Disiarkan melalui kanal Youtube resminya, Yahya Waloni mengatakan, saat ini dia sedang mendapat perawatan di rumah sakit yang berlokasi di Purwakarta, Jawa Barat. Dia butuh istirahat sejenak lantaran terlalu lelah berdakwah keliling kota.

“Hari ini (kemarin), Rabu 11 Agustus 2021, dari bilik kamar yang kecil ini, dari ruang pengobatan rumah sakit Abdul Rozak Purwakarta ini, hamba ditempatkan Allah SWT untuk istirahat, bukan sakit,” ujar Yahya Waloni, dikutip Kamis 12 Agustus 2021.

Dia menjelaskan, dalam perjalanan hidup dan mati, manusia hanya melalui tiga timeline berbeda, yakni kelahiran, kematian, dan penghakiman. Selain itu, dia meyakini, segala hal yang terjadi pada kehidupan manusia telah digariskan Tuhan—termasuk urusan nikmat maupun sakit.

“Apapun yang kita dapati saat ini, musibah sekalipun, kita kembalikan kepada Allah SWT. Innalillahi wa innailihi rajiun. Segala yang datang dari Allah akan kembali ke Allah,” tegasnya.

Yahya Waloni mengaku heran saat pertama mendengar kabar yang menyebut dirinya terpapar virus corona. Bagaimana bisa mereka menuduh demikian, sementara faktanya dia dan istri tercintanya dalam kondisi baik-baik saja?

“Ada yang mengatakan, oh Yahya itu kena covad-covid dan lain sebagainya, enggak! Rumah sakit ini, mulai masuk pintu pertama, orang-orang akan diperiksa swab dan antigen, semuanya harus dites,” tuturnya.

“Rumah sakit ini sakat kritis dan mengikuti apa yang dianjurkan pemerintah. Saturasi tubuh saya 97, enggak pernah turun. Padahal saya sempat sesak napas,” lanjutnya.

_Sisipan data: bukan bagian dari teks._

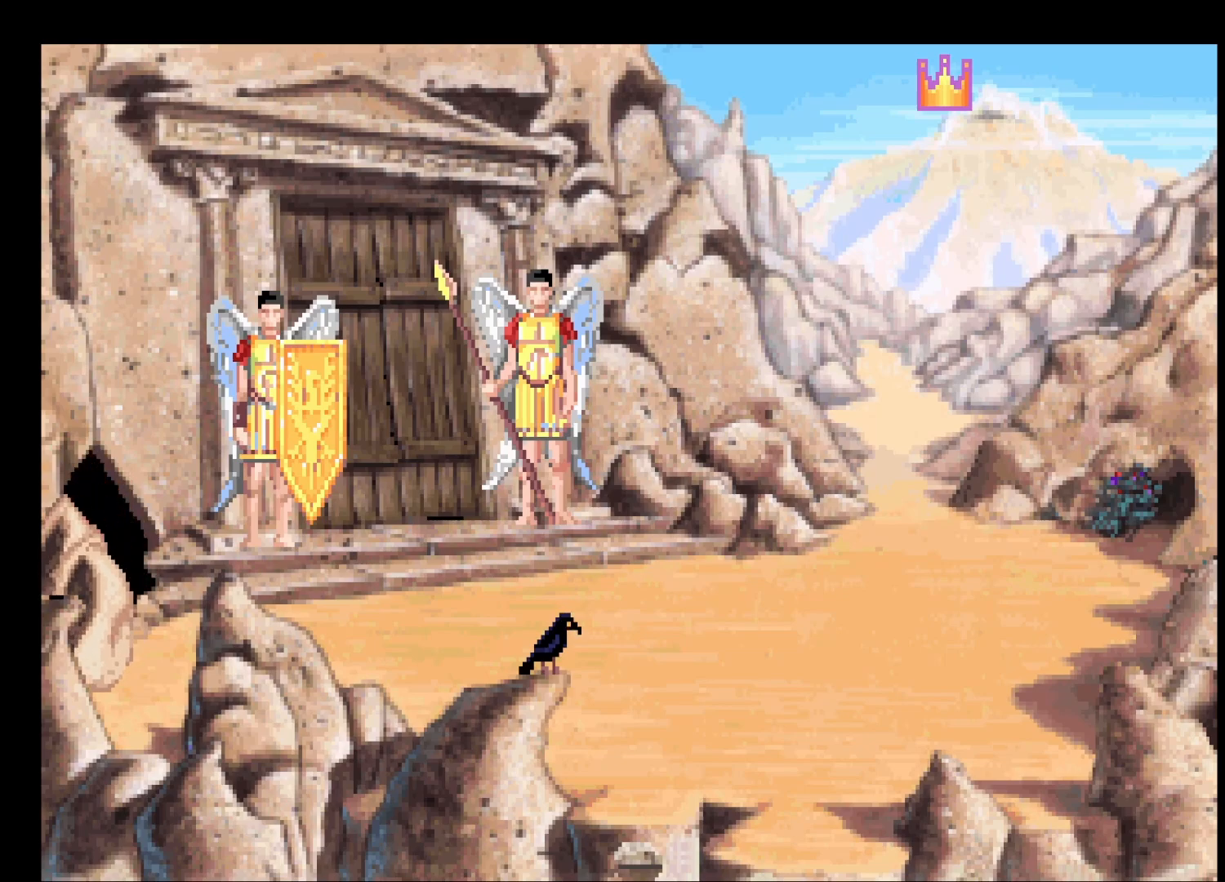
{"keys": ["return"], "mouse": ["right"], "events": [[67, "mouse_right", "down"], [167, "mouse_right", "up"], [250, "mouse_right", "down"], [350, "mouse_right", "up"], [450, "mouse_right", "down"]]}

Yahya Waloni tak takut dibunuh di rumah sakit

Lebih jauh, penceramah yang berstatus sebagai mualaf itu memastikan, hidup dan matinya berada di tangan Tuhan. Sehingga, sekali pun dibunuh atau diracun rumah sakit, dirinya mengaku tak gentar.

“Hidup dan mati saya bergantung pada Allah, yang mematikan kita itu Allah. Tidak ada di dunia ini yang mengalami kematian kalau bukan atas izin Allah SWT.”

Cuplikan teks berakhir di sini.